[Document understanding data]
· · · · ·

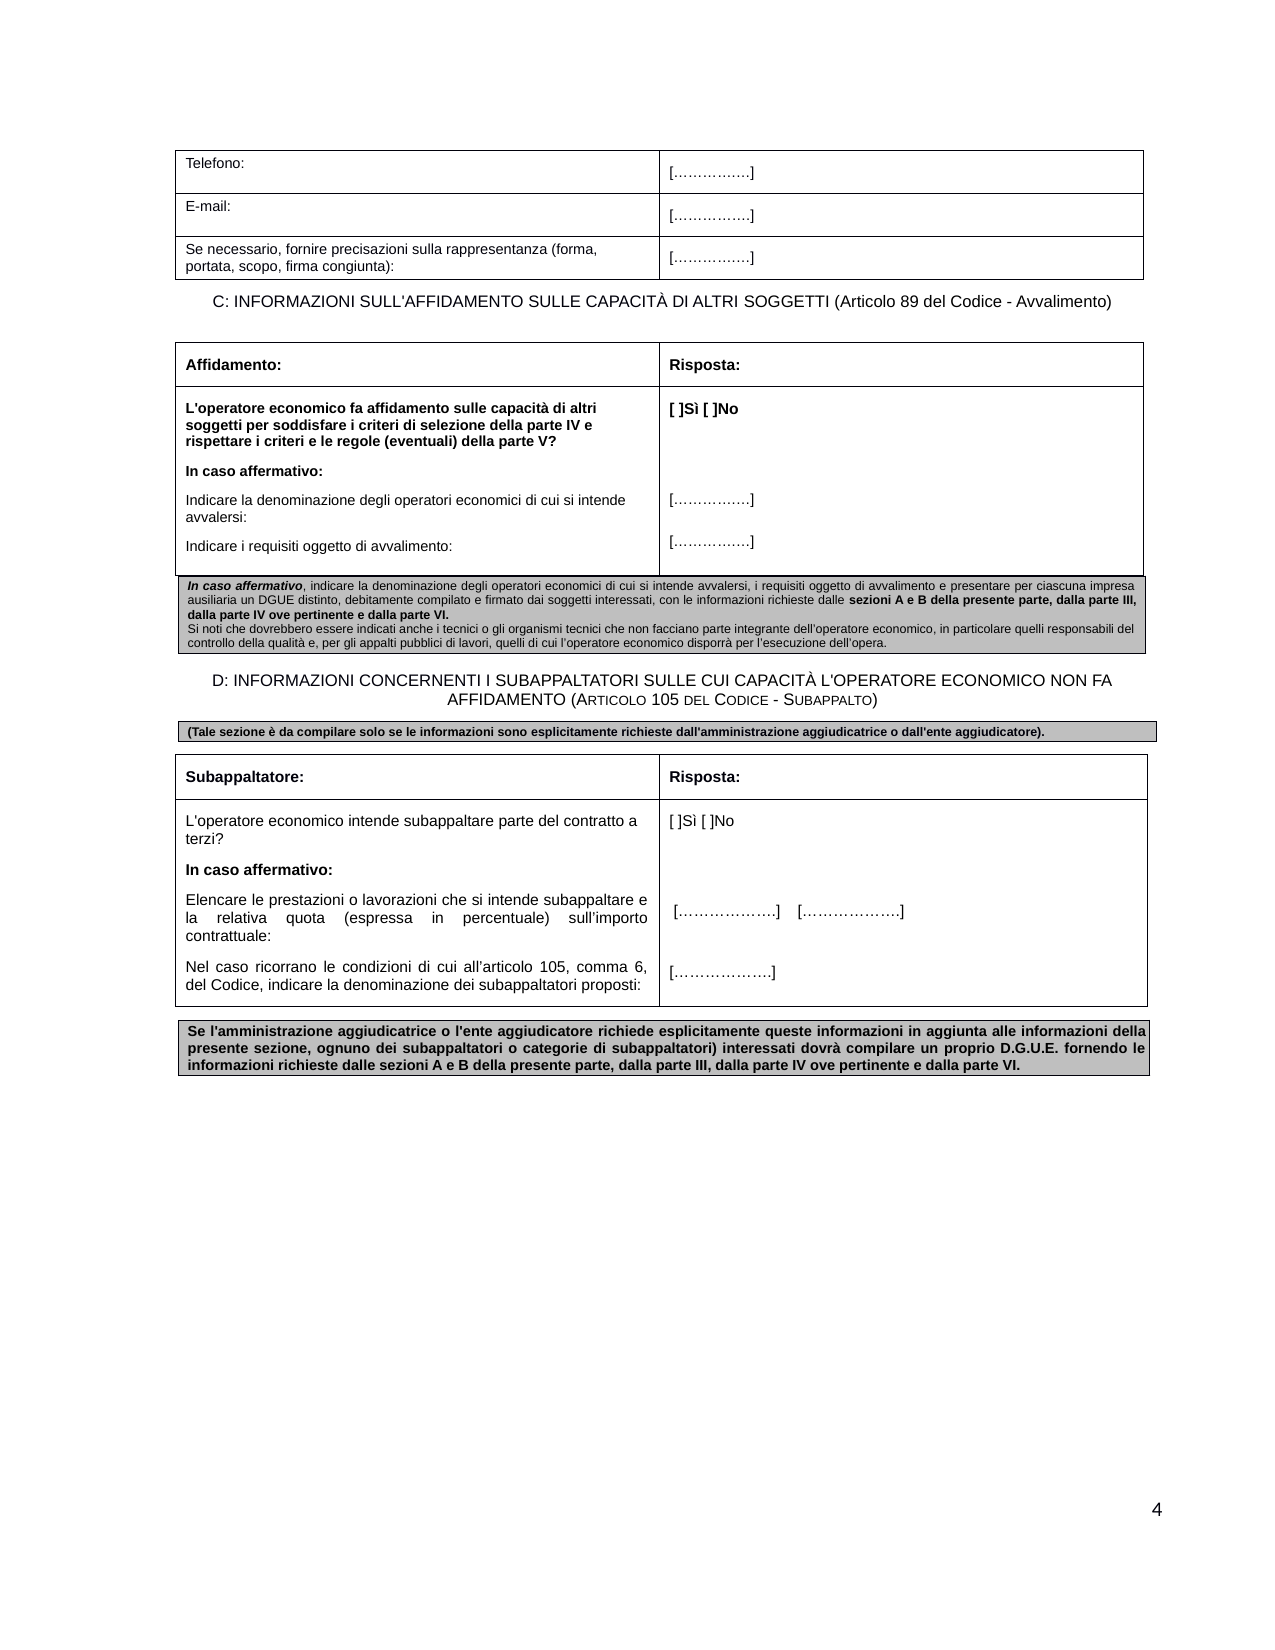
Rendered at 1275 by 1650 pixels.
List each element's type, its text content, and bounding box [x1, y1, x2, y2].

table_cell L'operatore economico intende subappaltare parte del contratto a terzi? In caso affermativo: Elencare le prestazioni o lavorazioni che si intende subappaltare e la relativa quota (espressa in percentuale) sull’importo contrattuale: Nel caso ricorrano le condizioni di cui all’articolo 105, comma 6, del Codice, indicare la denominazione dei subappaltatori proposti: [176, 800, 659, 1006]
table_cell […………….] [660, 194, 1143, 236]
text In caso affermativo, indicare la denominazione degli operatori economici di cui si intende avvalersi, i requisiti oggetto di avvalimento e presentare per ciascuna impresa ausiliaria un DGUE distinto, debitamente compilato e firmato dai soggetti interessati, con le informazioni richieste dalle sezioni A e B della presente parte, dalla parte III, dalla parte IV ove pertinente e dalla parte VI. [179, 577, 1145, 619]
table_cell [………….…] [660, 151, 1143, 193]
text Si noti che dovrebbero essere indicati anche i tecnici o gli organismi tecnici che non facciano parte integrante dell’operatore economico, in particolare quelli responsabili del controllo della qualità e, per gli appalti pubblici di lavori, quelli di cui l’operatore economico disporrà per l’esecuzione dell’opera. [179, 619, 1145, 653]
table_cell Se necessario, fornire precisazioni sulla rappresentanza (forma, portata, scopo, firma congiunta): [176, 237, 659, 278]
table_cell L'operatore economico fa affidamento sulle capacità di altri soggetti per soddisfare i criteri di selezione della parte IV e rispettare i criteri e le regole (eventuali) della parte V? In caso affermativo: Indicare la denominazione degli operatori economici di cui si intende avvalersi: Indicare i requisiti oggetto di avvalimento: [176, 387, 659, 574]
table_cell [ ]Sì [ ]No [………….…] [………….…] [660, 387, 1143, 574]
table_header Risposta: [660, 755, 1147, 798]
table_header Subappaltatore: [176, 755, 659, 798]
title (Tale sezione è da compilare solo se le informazioni sono esplicitamente richieste dall'amministrazione aggiudicatrice o dall'ente aggiudicatore). [179, 722, 1156, 741]
table_header Affidamento: [176, 343, 659, 386]
table_cell [………….…] [660, 237, 1143, 278]
table_cell [ ]Sì [ ]No [……………….] [……………….] [……………….] [660, 800, 1147, 1006]
table_header Risposta: [660, 343, 1143, 386]
table_cell E-mail: [176, 194, 659, 236]
title C: Informazioni sull'affidamento SULLE Capacità di altri soggetti (Articolo 89 del Codice - Avvalimento) [187, 292, 1137, 311]
title D: Informazioni concernenti i subappaltatori sulle cui capacità l'operatore economico non fa affidamento (Articolo 105 del Codice - Subappalto) [187, 670, 1137, 709]
title Se l'amministrazione aggiudicatrice o l'ente aggiudicatore richiede esplicitamente queste informazioni in aggiunta alle informazioni della presente sezione, ognuno dei subappaltatori o categorie di subappaltatori) interessati dovrà compilare un proprio D.G.U.E. fornendo le informazioni richieste dalle sezioni A e B della presente parte, dalla parte III, dalla parte IV ove pertinente e dalla parte VI. [179, 1021, 1149, 1075]
table_cell Telefono: [176, 151, 659, 193]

· · · · ·

Problem requirements — Each line above is to be repeated exactly as written; no picture is carried over.

Answer box —
Rendered at 1275 by 1650 pixels.
List each element's type, its text content, and bounding box [x1, y1, x2, y2].

table_cell L'operatore economico intende subappaltare parte del contratto a terzi? In caso affermativo: Elencare le prestazioni o lavorazioni che si intende subappaltare e la relativa quota (espressa in percentuale) sull’importo contrattuale: Nel caso ricorrano le condizioni di cui all’articolo 105, comma 6, del Codice, indicare la denominazione dei subappaltatori proposti: [176, 800, 659, 1006]
table_cell […………….] [660, 194, 1143, 236]
text In caso affermativo, indicare la denominazione degli operatori economici di cui si intende avvalersi, i requisiti oggetto di avvalimento e presentare per ciascuna impresa ausiliaria un DGUE distinto, debitamente compilato e firmato dai soggetti interessati, con le informazioni richieste dalle sezioni A e B della presente parte, dalla parte III, dalla parte IV ove pertinente e dalla parte VI. [179, 577, 1145, 619]
table_cell [………….…] [660, 151, 1143, 193]
text Si noti che dovrebbero essere indicati anche i tecnici o gli organismi tecnici che non facciano parte integrante dell’operatore economico, in particolare quelli responsabili del controllo della qualità e, per gli appalti pubblici di lavori, quelli di cui l’operatore economico disporrà per l’esecuzione dell’opera. [179, 619, 1145, 653]
table_cell Se necessario, fornire precisazioni sulla rappresentanza (forma, portata, scopo, firma congiunta): [176, 237, 659, 278]
table_cell L'operatore economico fa affidamento sulle capacità di altri soggetti per soddisfare i criteri di selezione della parte IV e rispettare i criteri e le regole (eventuali) della parte V? In caso affermativo: Indicare la denominazione degli operatori economici di cui si intende avvalersi: Indicare i requisiti oggetto di avvalimento: [176, 387, 659, 574]
table_cell [ ]Sì [ ]No [………….…] [………….…] [660, 387, 1143, 574]
table_header Risposta: [660, 755, 1147, 798]
table_header Subappaltatore: [176, 755, 659, 798]
title (Tale sezione è da compilare solo se le informazioni sono esplicitamente richieste dall'amministrazione aggiudicatrice o dall'ente aggiudicatore). [179, 722, 1156, 741]
table_header Affidamento: [176, 343, 659, 386]
table_cell [………….…] [660, 237, 1143, 278]
table_cell [ ]Sì [ ]No [……………….] [……………….] [……………….] [660, 800, 1147, 1006]
table_header Risposta: [660, 343, 1143, 386]
table_cell E-mail: [176, 194, 659, 236]
title C: Informazioni sull'affidamento SULLE Capacità di altri soggetti (Articolo 89 del Codice - Avvalimento) [187, 292, 1137, 311]
title D: Informazioni concernenti i subappaltatori sulle cui capacità l'operatore economico non fa affidamento (Articolo 105 del Codice - Subappalto) [187, 670, 1137, 709]
title Se l'amministrazione aggiudicatrice o l'ente aggiudicatore richiede esplicitamente queste informazioni in aggiunta alle informazioni della presente sezione, ognuno dei subappaltatori o categorie di subappaltatori) interessati dovrà compilare un proprio D.G.U.E. fornendo le informazioni richieste dalle sezioni A e B della presente parte, dalla parte III, dalla parte IV ove pertinente e dalla parte VI. [179, 1021, 1149, 1075]
table_cell Telefono: [176, 151, 659, 193]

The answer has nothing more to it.